- July 8, 2020
- 4 min read
FBI warns K12 schools of ransomware attacks via RDP

The FBI has issued a security alert warning K12 schools of increased “ransomware threat” during the pandemic.
The US Federal Bureau of Investigation sent out a security alert to K12 schools in late June about the increase in ransomware attacks during the coronavirus (COVID-19) pandemic, and especially about ransomware gangs that abuse RDP connections to break into school systems.
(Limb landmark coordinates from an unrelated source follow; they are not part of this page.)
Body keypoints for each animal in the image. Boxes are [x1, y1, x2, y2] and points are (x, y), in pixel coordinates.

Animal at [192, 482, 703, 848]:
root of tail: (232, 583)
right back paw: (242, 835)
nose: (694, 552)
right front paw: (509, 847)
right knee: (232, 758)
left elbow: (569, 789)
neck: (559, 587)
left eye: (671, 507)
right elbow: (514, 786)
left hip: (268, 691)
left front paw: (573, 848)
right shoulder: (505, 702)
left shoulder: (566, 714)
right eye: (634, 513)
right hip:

The report indicated that approximately 422 individual schools have already been affected during the first quarter of 2020.
The alert, called a Private Industry Notification, or PIN, tells schools that “cyber actors are likely to increase targeting of K-12 schools during the COVID-19 pandemic because they represent an opportunistic target as more of these institutions transition to distance learning.”
Schools are likely to open up their infrastructure for remote staff connections, which in many cases would mean create Remote Desktop Protocol (RDP) accounts on internal school systems.
Over the past two to three years, many ransomware gangs have utilized brute-force attacks or vulnerabilities in RDP to breach corporate networks and deploy file-encrypting ransomware.
However, while companies usually have resources for a professional security team to protect their remote access infrastructure and endpoints, the same is not true for K12 schools, the FBI said.
“K-12 institutions have limited resources to dedicate to network defense, leaving them vulnerable to cyber attacks,” the FBI said.
In order to keep safe, schools must never expose RDP over the internet and should endeavor to implement Zero Trust technologies that secure RDP.